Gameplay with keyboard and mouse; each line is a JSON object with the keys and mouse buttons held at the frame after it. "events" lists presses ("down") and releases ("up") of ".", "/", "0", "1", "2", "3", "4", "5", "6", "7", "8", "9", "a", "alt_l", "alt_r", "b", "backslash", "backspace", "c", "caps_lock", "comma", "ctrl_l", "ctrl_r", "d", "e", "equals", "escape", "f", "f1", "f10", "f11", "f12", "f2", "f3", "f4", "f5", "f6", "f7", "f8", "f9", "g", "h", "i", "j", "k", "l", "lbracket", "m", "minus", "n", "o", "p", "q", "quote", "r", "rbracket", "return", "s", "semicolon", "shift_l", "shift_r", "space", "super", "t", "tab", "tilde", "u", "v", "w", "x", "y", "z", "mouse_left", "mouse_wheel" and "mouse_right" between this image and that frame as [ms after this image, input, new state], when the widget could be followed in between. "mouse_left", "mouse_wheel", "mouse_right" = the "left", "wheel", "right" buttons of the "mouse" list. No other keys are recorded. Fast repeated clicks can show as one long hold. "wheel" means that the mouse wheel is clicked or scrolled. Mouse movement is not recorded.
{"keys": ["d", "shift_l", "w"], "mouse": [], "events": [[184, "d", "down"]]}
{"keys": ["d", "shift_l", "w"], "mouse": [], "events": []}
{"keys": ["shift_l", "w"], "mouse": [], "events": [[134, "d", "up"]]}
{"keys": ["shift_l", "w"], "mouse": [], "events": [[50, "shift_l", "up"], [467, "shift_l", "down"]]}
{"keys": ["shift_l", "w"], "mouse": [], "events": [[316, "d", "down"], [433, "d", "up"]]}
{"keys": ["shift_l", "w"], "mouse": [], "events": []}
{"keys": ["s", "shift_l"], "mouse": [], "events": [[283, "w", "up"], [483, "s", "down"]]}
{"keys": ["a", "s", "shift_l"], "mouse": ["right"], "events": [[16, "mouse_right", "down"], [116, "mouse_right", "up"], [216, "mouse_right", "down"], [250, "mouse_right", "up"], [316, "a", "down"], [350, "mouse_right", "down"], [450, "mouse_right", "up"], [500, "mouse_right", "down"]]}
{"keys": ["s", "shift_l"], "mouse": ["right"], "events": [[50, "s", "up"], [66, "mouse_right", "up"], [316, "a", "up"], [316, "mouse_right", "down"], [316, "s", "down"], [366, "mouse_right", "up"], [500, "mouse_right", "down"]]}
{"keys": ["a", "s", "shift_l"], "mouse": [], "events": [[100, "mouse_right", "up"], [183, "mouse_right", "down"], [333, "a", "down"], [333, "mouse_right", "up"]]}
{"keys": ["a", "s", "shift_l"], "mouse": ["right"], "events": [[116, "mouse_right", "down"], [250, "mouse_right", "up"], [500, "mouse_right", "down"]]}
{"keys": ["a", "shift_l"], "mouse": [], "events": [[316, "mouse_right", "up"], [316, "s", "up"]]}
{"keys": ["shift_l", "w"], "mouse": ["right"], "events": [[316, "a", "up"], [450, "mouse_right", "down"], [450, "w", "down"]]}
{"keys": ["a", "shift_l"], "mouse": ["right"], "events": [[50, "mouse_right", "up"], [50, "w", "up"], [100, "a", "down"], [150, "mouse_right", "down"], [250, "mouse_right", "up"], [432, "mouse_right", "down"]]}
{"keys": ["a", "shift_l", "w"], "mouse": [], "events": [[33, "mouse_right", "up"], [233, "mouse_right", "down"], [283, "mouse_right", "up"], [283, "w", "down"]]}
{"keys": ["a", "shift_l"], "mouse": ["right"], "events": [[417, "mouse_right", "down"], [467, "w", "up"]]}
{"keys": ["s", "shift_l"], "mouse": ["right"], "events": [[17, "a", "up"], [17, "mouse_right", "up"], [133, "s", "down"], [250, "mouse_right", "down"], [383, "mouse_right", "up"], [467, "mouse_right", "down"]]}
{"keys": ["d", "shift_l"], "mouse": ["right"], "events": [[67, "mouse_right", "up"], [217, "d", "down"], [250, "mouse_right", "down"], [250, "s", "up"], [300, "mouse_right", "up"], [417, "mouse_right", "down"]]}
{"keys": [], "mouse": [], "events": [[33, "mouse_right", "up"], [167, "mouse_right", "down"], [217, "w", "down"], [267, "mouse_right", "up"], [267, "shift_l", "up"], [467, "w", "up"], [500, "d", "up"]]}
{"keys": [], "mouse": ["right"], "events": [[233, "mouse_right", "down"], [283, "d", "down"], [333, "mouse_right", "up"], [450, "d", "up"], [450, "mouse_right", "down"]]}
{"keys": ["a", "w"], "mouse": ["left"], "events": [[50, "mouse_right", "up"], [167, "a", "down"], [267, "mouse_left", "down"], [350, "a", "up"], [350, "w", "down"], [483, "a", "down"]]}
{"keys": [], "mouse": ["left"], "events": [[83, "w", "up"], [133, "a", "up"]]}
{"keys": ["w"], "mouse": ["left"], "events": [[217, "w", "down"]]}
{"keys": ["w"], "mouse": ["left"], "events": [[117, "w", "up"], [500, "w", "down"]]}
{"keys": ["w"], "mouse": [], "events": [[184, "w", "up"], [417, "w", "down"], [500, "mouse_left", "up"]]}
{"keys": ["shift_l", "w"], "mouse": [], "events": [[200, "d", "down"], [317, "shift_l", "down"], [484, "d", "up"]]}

════

> _What is being asked_
Give the material again, complete and unaltered.

> _Reply to the exercise_
Gameplay with keyboard and mouse; each line is a JSON object with the keys and mouse buttons held at the frame after it. "events" lists presses ("down") and releases ("up") of ".", "/", "0", "1", "2", "3", "4", "5", "6", "7", "8", "9", "a", "alt_l", "alt_r", "b", "backslash", "backspace", "c", "caps_lock", "comma", "ctrl_l", "ctrl_r", "d", "e", "equals", "escape", "f", "f1", "f10", "f11", "f12", "f2", "f3", "f4", "f5", "f6", "f7", "f8", "f9", "g", "h", "i", "j", "k", "l", "lbracket", "m", "minus", "n", "o", "p", "q", "quote", "r", "rbracket", "return", "s", "semicolon", "shift_l", "shift_r", "space", "super", "t", "tab", "tilde", "u", "v", "w", "x", "y", "z", "mouse_left", "mouse_wheel" and "mouse_right" between this image and that frame as [ms after this image, input, new state], when the widget could be followed in between. "mouse_left", "mouse_wheel", "mouse_right" = the "left", "wheel", "right" buttons of the "mouse" list. No other keys are recorded. Fast repeated clicks can show as one long hold. "wheel" means that the mouse wheel is clicked or scrolled. Mouse movement is not recorded.
{"keys": ["d", "shift_l", "w"], "mouse": [], "events": [[184, "d", "down"]]}
{"keys": ["d", "shift_l", "w"], "mouse": [], "events": []}
{"keys": ["shift_l", "w"], "mouse": [], "events": [[134, "d", "up"]]}
{"keys": ["shift_l", "w"], "mouse": [], "events": [[50, "shift_l", "up"], [467, "shift_l", "down"]]}
{"keys": ["shift_l", "w"], "mouse": [], "events": [[316, "d", "down"], [433, "d", "up"]]}
{"keys": ["shift_l", "w"], "mouse": [], "events": []}
{"keys": ["s", "shift_l"], "mouse": [], "events": [[283, "w", "up"], [483, "s", "down"]]}
{"keys": ["a", "s", "shift_l"], "mouse": ["right"], "events": [[16, "mouse_right", "down"], [116, "mouse_right", "up"], [216, "mouse_right", "down"], [250, "mouse_right", "up"], [316, "a", "down"], [350, "mouse_right", "down"], [450, "mouse_right", "up"], [500, "mouse_right", "down"]]}
{"keys": ["s", "shift_l"], "mouse": ["right"], "events": [[50, "s", "up"], [66, "mouse_right", "up"], [316, "a", "up"], [316, "mouse_right", "down"], [316, "s", "down"], [366, "mouse_right", "up"], [500, "mouse_right", "down"]]}
{"keys": ["a", "s", "shift_l"], "mouse": [], "events": [[100, "mouse_right", "up"], [183, "mouse_right", "down"], [333, "a", "down"], [333, "mouse_right", "up"]]}
{"keys": ["a", "s", "shift_l"], "mouse": ["right"], "events": [[116, "mouse_right", "down"], [250, "mouse_right", "up"], [500, "mouse_right", "down"]]}
{"keys": ["a", "shift_l"], "mouse": [], "events": [[316, "mouse_right", "up"], [316, "s", "up"]]}
{"keys": ["shift_l", "w"], "mouse": ["right"], "events": [[316, "a", "up"], [450, "mouse_right", "down"], [450, "w", "down"]]}
{"keys": ["a", "shift_l"], "mouse": ["right"], "events": [[50, "mouse_right", "up"], [50, "w", "up"], [100, "a", "down"], [150, "mouse_right", "down"], [250, "mouse_right", "up"], [432, "mouse_right", "down"]]}
{"keys": ["a", "shift_l", "w"], "mouse": [], "events": [[33, "mouse_right", "up"], [233, "mouse_right", "down"], [283, "mouse_right", "up"], [283, "w", "down"]]}
{"keys": ["a", "shift_l"], "mouse": ["right"], "events": [[417, "mouse_right", "down"], [467, "w", "up"]]}
{"keys": ["s", "shift_l"], "mouse": ["right"], "events": [[17, "a", "up"], [17, "mouse_right", "up"], [133, "s", "down"], [250, "mouse_right", "down"], [383, "mouse_right", "up"], [467, "mouse_right", "down"]]}
{"keys": ["d", "shift_l"], "mouse": ["right"], "events": [[67, "mouse_right", "up"], [217, "d", "down"], [250, "mouse_right", "down"], [250, "s", "up"], [300, "mouse_right", "up"], [417, "mouse_right", "down"]]}
{"keys": [], "mouse": [], "events": [[33, "mouse_right", "up"], [167, "mouse_right", "down"], [217, "w", "down"], [267, "mouse_right", "up"], [267, "shift_l", "up"], [467, "w", "up"], [500, "d", "up"]]}
{"keys": [], "mouse": ["right"], "events": [[233, "mouse_right", "down"], [283, "d", "down"], [333, "mouse_right", "up"], [450, "d", "up"], [450, "mouse_right", "down"]]}
{"keys": ["a", "w"], "mouse": ["left"], "events": [[50, "mouse_right", "up"], [167, "a", "down"], [267, "mouse_left", "down"], [350, "a", "up"], [350, "w", "down"], [483, "a", "down"]]}
{"keys": [], "mouse": ["left"], "events": [[83, "w", "up"], [133, "a", "up"]]}
{"keys": ["w"], "mouse": ["left"], "events": [[217, "w", "down"]]}
{"keys": ["w"], "mouse": ["left"], "events": [[117, "w", "up"], [500, "w", "down"]]}
{"keys": ["w"], "mouse": [], "events": [[184, "w", "up"], [417, "w", "down"], [500, "mouse_left", "up"]]}
{"keys": ["shift_l", "w"], "mouse": [], "events": [[200, "d", "down"], [317, "shift_l", "down"], [484, "d", "up"]]}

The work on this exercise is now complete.